Many musicians in the concentration camps could lengthen their lives by playing in orchestras there, because many Nazis liked to listen to classical music and forced their prisoners to entertain them. A surprising number of violins survived the Holocaust, even though their owners didn’t.
Tel Aviv luthier Amnon Weinstein, himself a son of Holocaust survivors from Lithuania, began collecting these violins after another Holocaust survivor brought him one to restore. When Weinstein opened up the man’s violin, he found ashes inside from the concentration camp the man had once played in.

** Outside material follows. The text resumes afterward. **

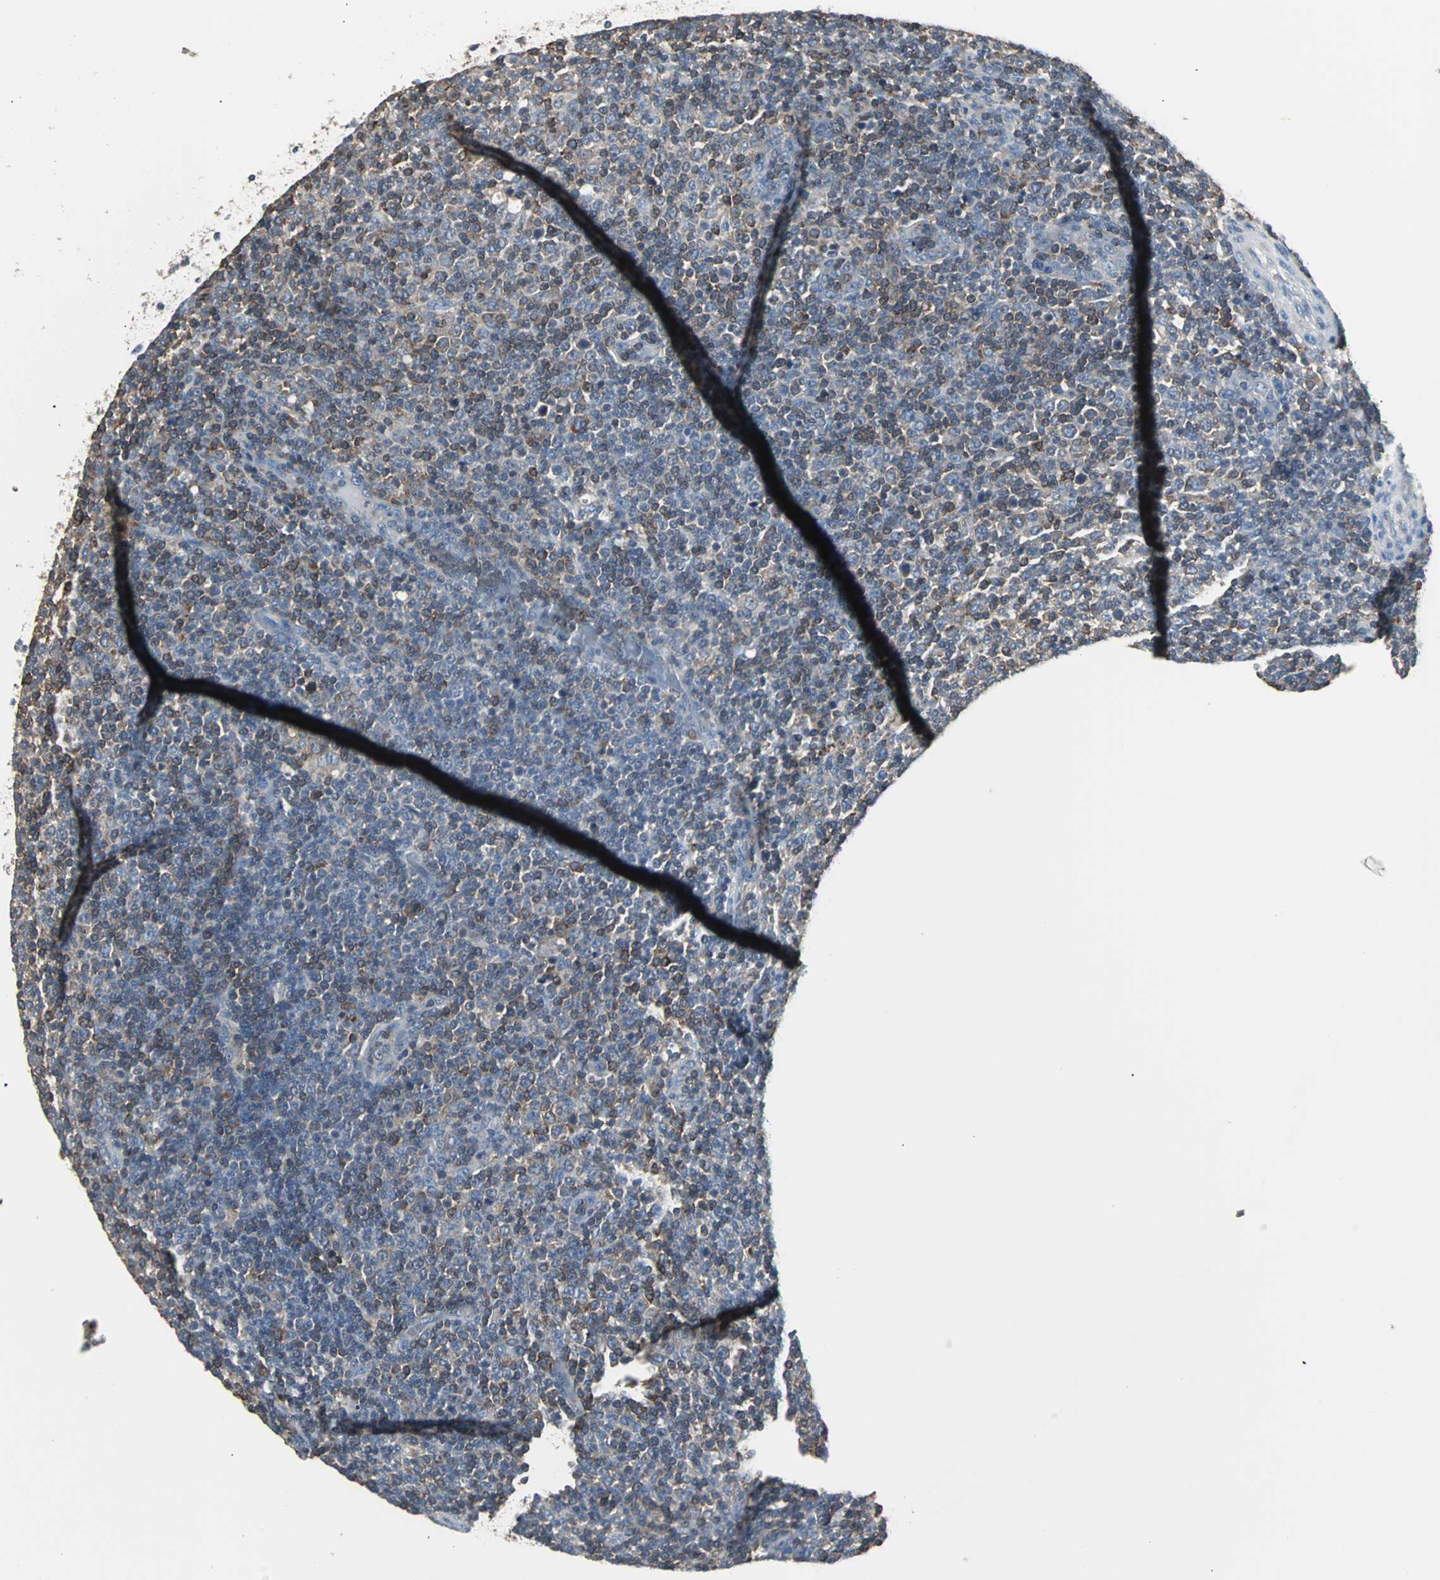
{"staining": {"intensity": "moderate", "quantity": "<25%", "location": "cytoplasmic/membranous"}, "tissue": "lymphoma", "cell_type": "Tumor cells", "image_type": "cancer", "snomed": [{"axis": "morphology", "description": "Malignant lymphoma, non-Hodgkin's type, Low grade"}, {"axis": "topography", "description": "Lymph node"}], "caption": "This is a micrograph of immunohistochemistry staining of malignant lymphoma, non-Hodgkin's type (low-grade), which shows moderate positivity in the cytoplasmic/membranous of tumor cells.", "gene": "LRRFIP1", "patient": {"sex": "male", "age": 70}}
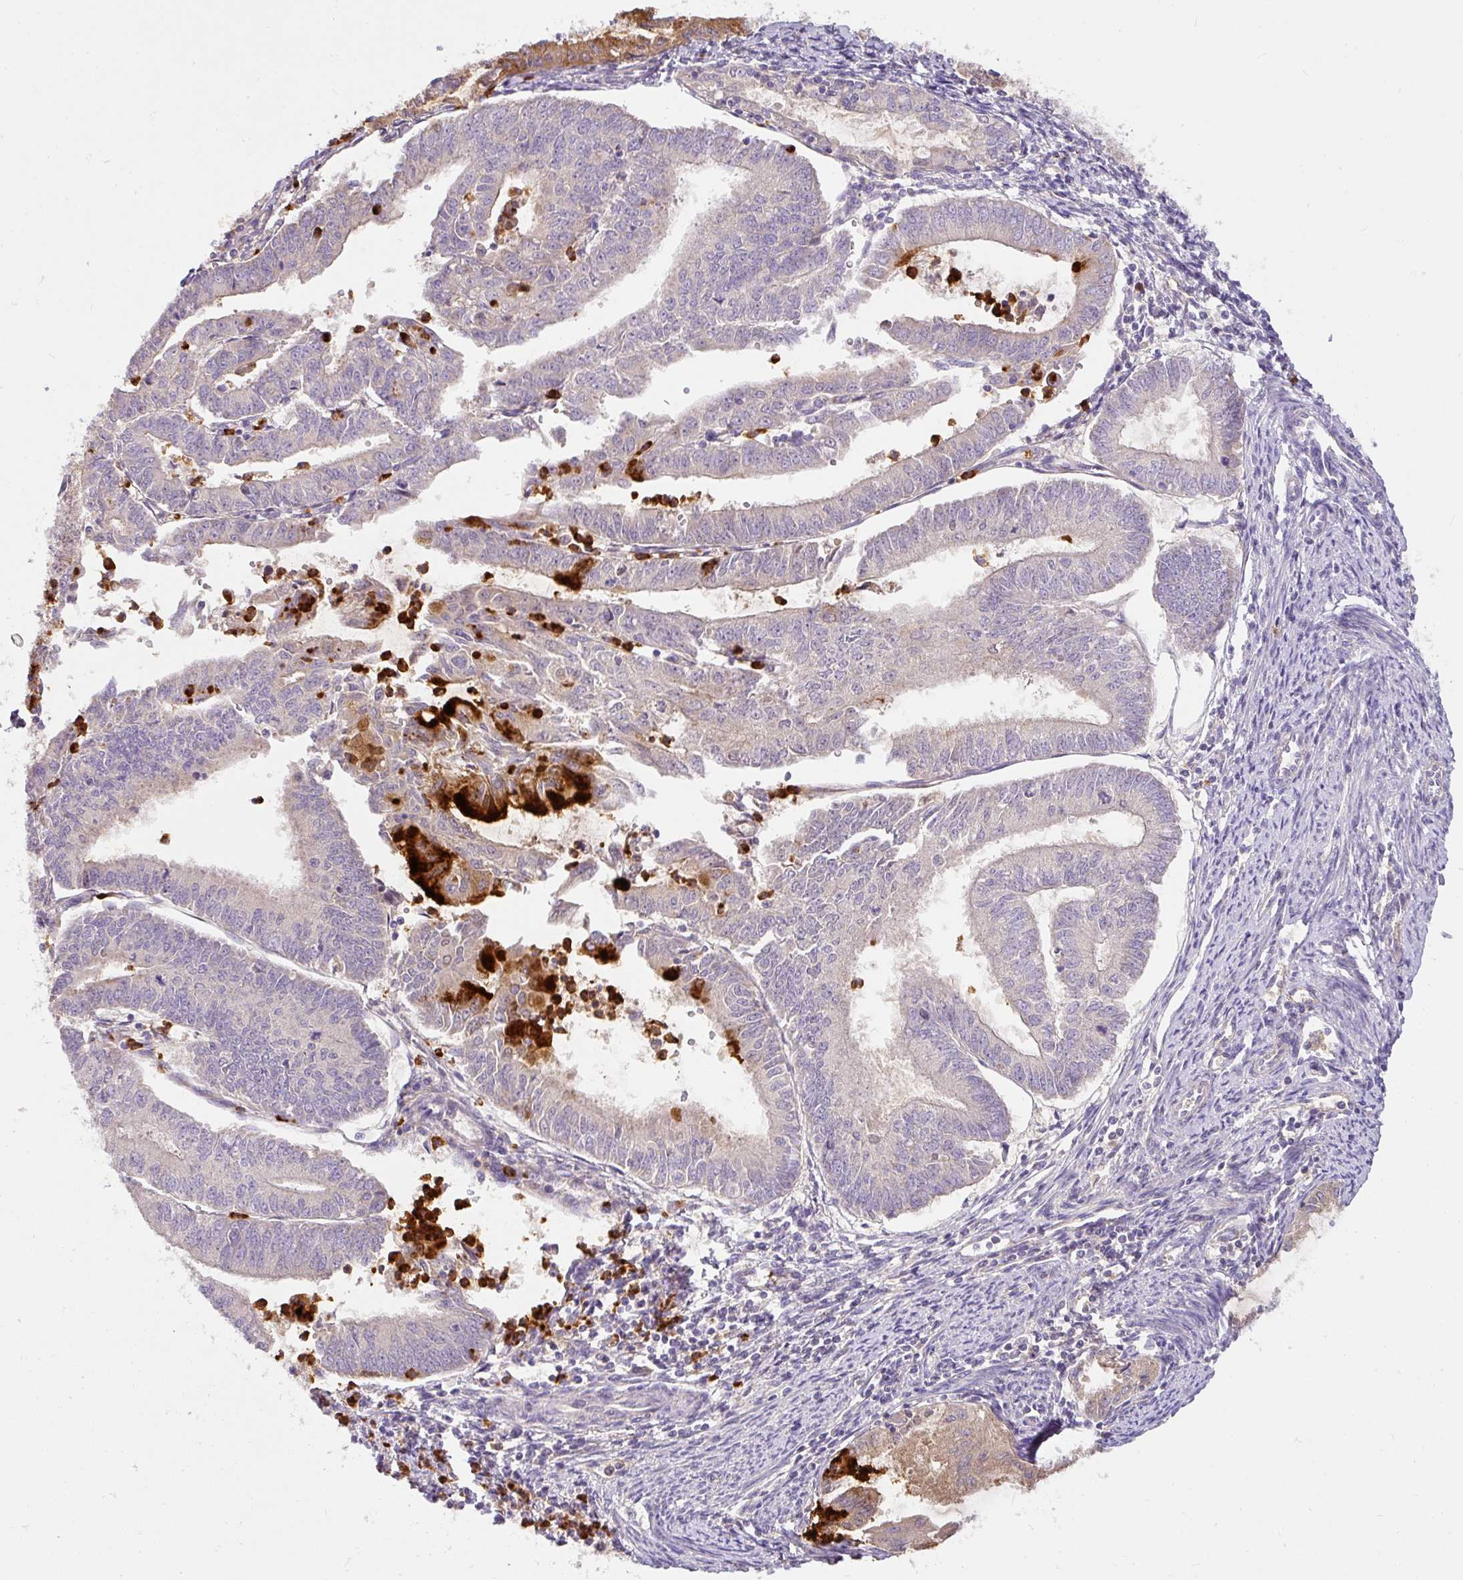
{"staining": {"intensity": "weak", "quantity": "25%-75%", "location": "cytoplasmic/membranous"}, "tissue": "endometrial cancer", "cell_type": "Tumor cells", "image_type": "cancer", "snomed": [{"axis": "morphology", "description": "Adenocarcinoma, NOS"}, {"axis": "topography", "description": "Endometrium"}], "caption": "Approximately 25%-75% of tumor cells in human adenocarcinoma (endometrial) reveal weak cytoplasmic/membranous protein expression as visualized by brown immunohistochemical staining.", "gene": "CRISP3", "patient": {"sex": "female", "age": 70}}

Initially appalled, Weinsten began to lovingly restore them as vehicles for the transmission of history. His collection expanded on that of his father’s, who held on to instruments other Holocaust survivors were desperate to discard as they sloughed off all things German to start life anew in Israel.
Weinstein’s son Avshalom inherited his father’s love of violin-making, as well as his passion for keeping the memory of the Holocaust alive as the world’s collective memory of it fades with passing of the last generation of survivors. “There was music everywhere. Every camp had at least one orchestra,” he said.